• EXERCISE: Find the word "Elementor" in the records below. List each line containing it.

• GIVEN ENTRIES:

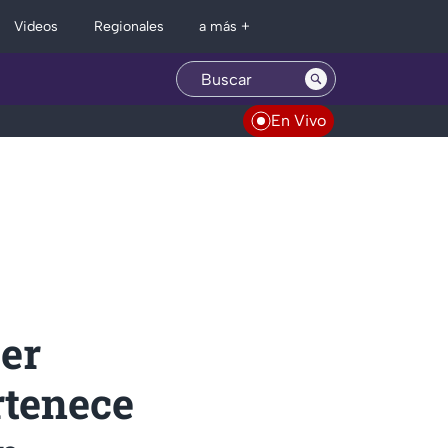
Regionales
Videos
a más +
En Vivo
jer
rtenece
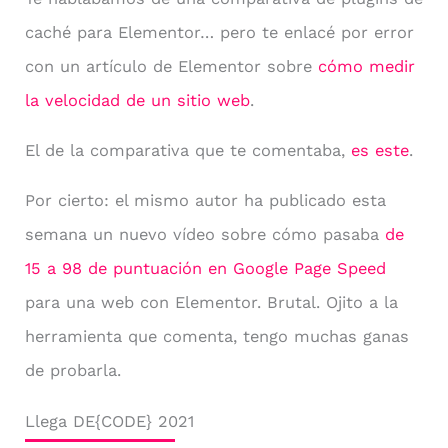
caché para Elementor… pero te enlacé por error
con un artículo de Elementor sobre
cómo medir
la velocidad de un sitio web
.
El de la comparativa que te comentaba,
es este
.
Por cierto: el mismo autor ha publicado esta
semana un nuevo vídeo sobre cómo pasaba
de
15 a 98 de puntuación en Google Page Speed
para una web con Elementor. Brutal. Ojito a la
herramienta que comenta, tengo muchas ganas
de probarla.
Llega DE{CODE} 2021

• RESULT:
caché para Elementor… pero te enlacé por error
con un artículo de Elementor sobre
para una web con Elementor. Brutal. Ojito a la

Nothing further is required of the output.